Supplied information:

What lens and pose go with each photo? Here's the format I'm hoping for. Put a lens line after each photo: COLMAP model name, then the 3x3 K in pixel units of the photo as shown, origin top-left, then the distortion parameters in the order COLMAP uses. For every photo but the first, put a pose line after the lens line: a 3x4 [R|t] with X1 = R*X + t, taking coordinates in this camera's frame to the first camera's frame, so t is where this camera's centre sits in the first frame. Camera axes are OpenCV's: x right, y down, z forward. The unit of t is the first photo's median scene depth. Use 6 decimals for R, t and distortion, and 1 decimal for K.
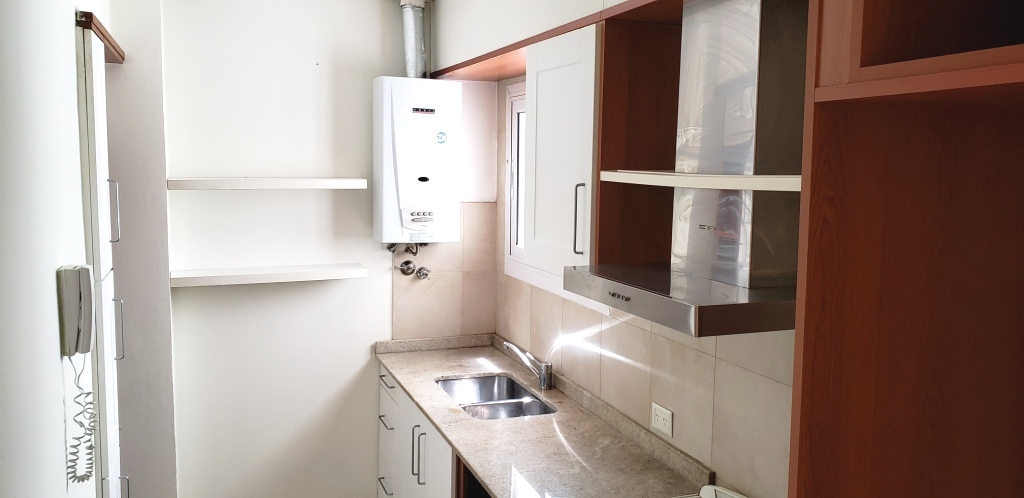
==
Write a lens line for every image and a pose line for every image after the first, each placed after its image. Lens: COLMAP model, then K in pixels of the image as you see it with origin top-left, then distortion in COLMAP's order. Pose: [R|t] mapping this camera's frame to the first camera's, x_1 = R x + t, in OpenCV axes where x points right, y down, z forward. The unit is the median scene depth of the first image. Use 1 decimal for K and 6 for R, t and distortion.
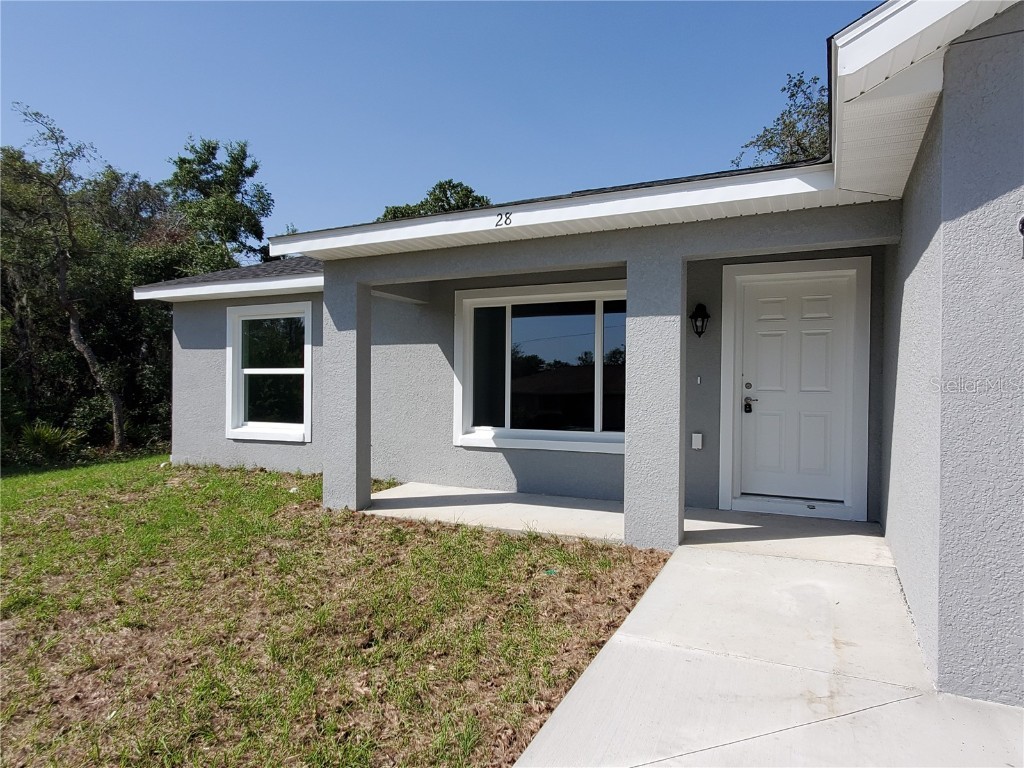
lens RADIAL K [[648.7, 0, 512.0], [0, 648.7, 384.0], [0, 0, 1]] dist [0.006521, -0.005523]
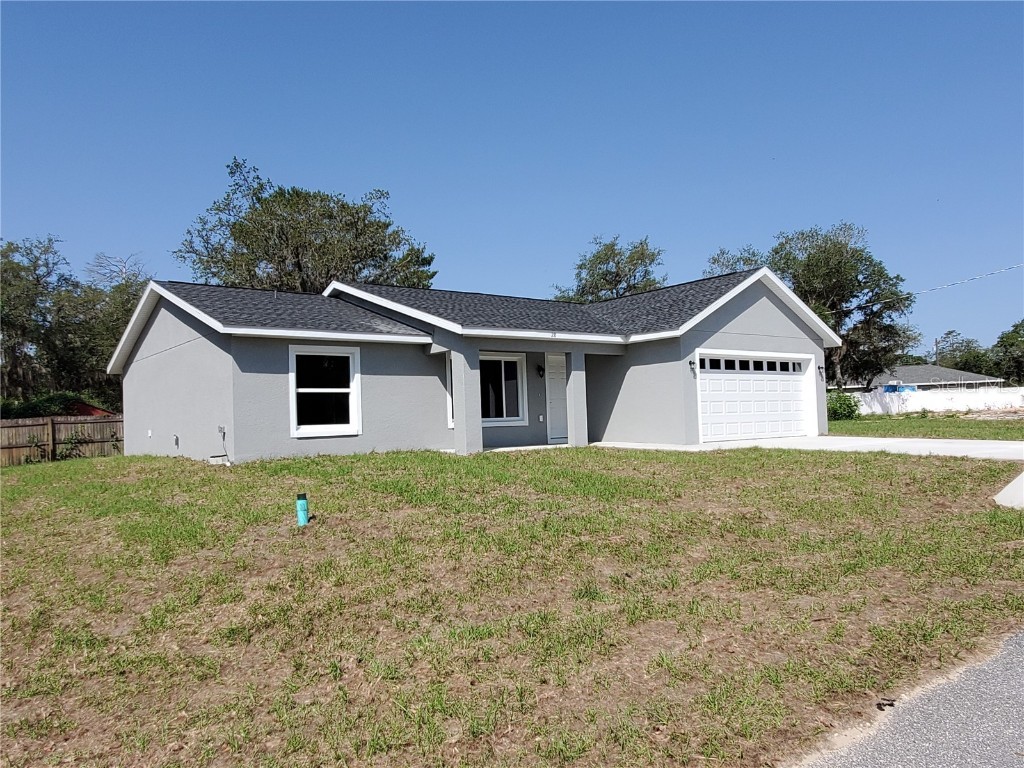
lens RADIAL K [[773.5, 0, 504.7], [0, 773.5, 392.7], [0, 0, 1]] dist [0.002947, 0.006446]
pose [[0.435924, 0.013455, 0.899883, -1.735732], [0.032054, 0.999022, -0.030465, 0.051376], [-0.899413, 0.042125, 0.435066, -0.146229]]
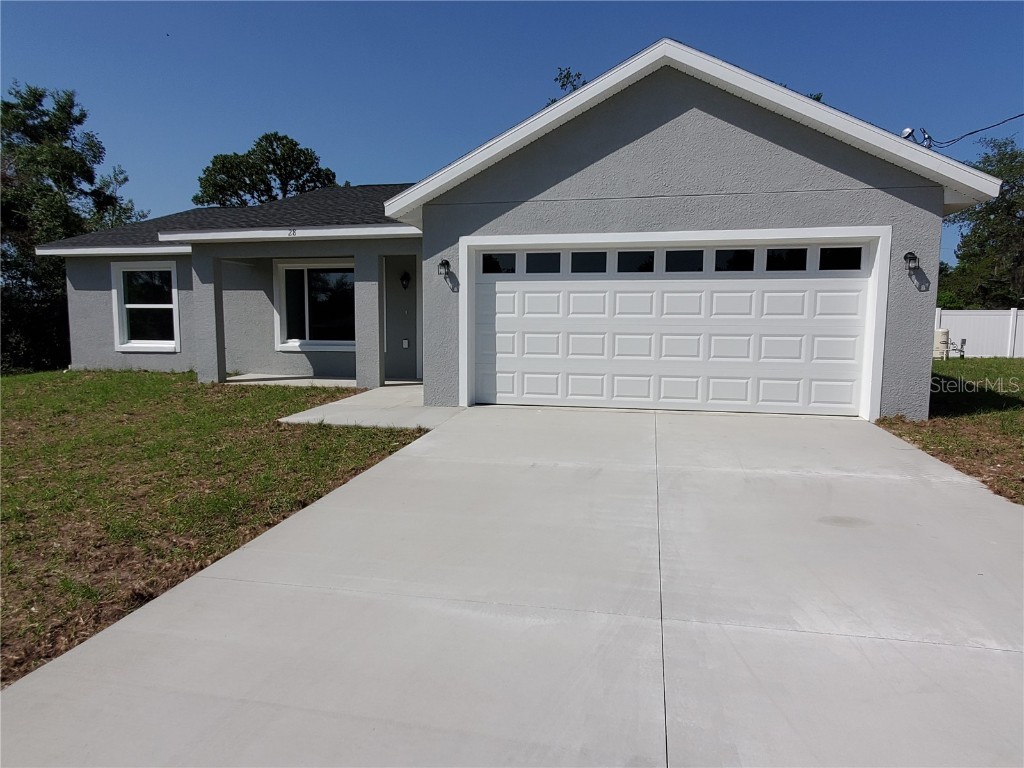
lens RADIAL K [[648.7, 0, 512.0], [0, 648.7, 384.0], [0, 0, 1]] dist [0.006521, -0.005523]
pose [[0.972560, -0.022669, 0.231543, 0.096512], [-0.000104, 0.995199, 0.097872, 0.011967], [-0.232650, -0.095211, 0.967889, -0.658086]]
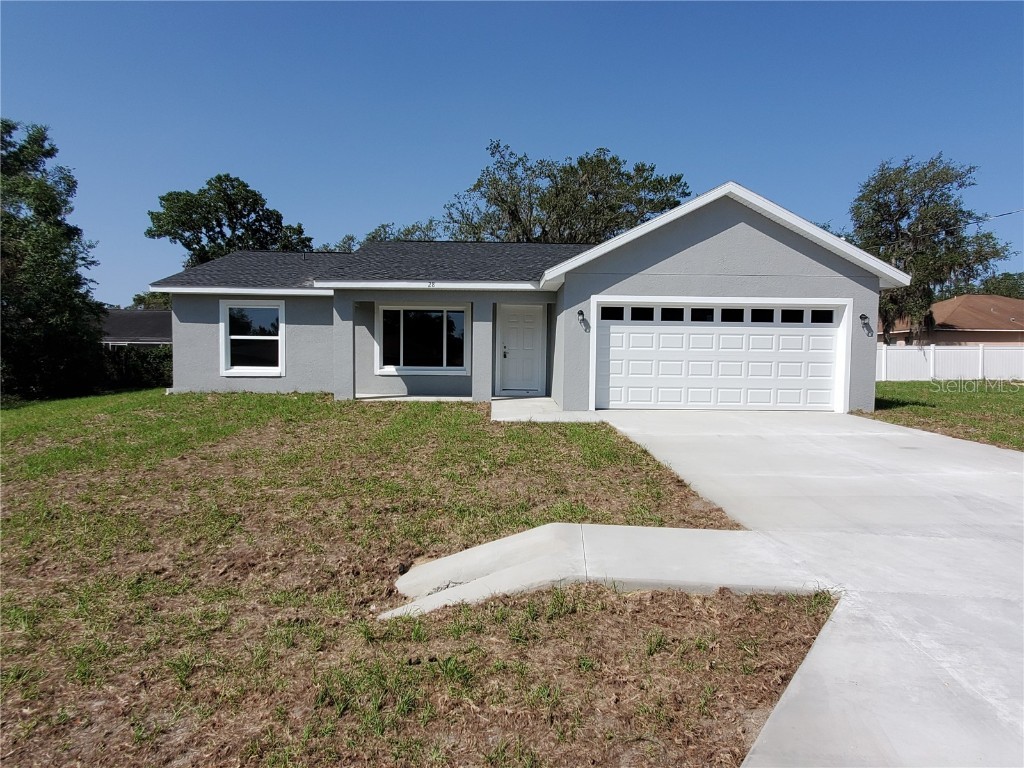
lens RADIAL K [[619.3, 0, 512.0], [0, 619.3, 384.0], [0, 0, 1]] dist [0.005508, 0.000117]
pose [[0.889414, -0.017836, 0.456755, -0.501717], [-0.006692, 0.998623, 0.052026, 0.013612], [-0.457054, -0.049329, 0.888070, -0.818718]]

Exercise prompt:
Extract the lines of the records from the line with "Write a lens" up to and including the line with "-0.049329, 0.888070, -0.818718]]", repeating each one exactly. Leave the pictures out of your answer.

Finished exercise:
Write a lens line for every image and a pose line for every image after the first, each placed after its image. Lens: COLMAP model, then K in pixels of the image as you see it with origin top-left, then distortion in COLMAP's order. Pose: [R|t] mapping this camera's frame to the first camera's, x_1 = R x + t, in OpenCV axes where x points right, y down, z forward. The unit is the median scene depth of the first image. Use 1 decimal for K and 6 for R, t and distortion.
lens RADIAL K [[648.7, 0, 512.0], [0, 648.7, 384.0], [0, 0, 1]] dist [0.006521, -0.005523]
lens RADIAL K [[773.5, 0, 504.7], [0, 773.5, 392.7], [0, 0, 1]] dist [0.002947, 0.006446]
pose [[0.435924, 0.013455, 0.899883, -1.735732], [0.032054, 0.999022, -0.030465, 0.051376], [-0.899413, 0.042125, 0.435066, -0.146229]]
lens RADIAL K [[648.7, 0, 512.0], [0, 648.7, 384.0], [0, 0, 1]] dist [0.006521, -0.005523]
pose [[0.972560, -0.022669, 0.231543, 0.096512], [-0.000104, 0.995199, 0.097872, 0.011967], [-0.232650, -0.095211, 0.967889, -0.658086]]
lens RADIAL K [[619.3, 0, 512.0], [0, 619.3, 384.0], [0, 0, 1]] dist [0.005508, 0.000117]
pose [[0.889414, -0.017836, 0.456755, -0.501717], [-0.006692, 0.998623, 0.052026, 0.013612], [-0.457054, -0.049329, 0.888070, -0.818718]]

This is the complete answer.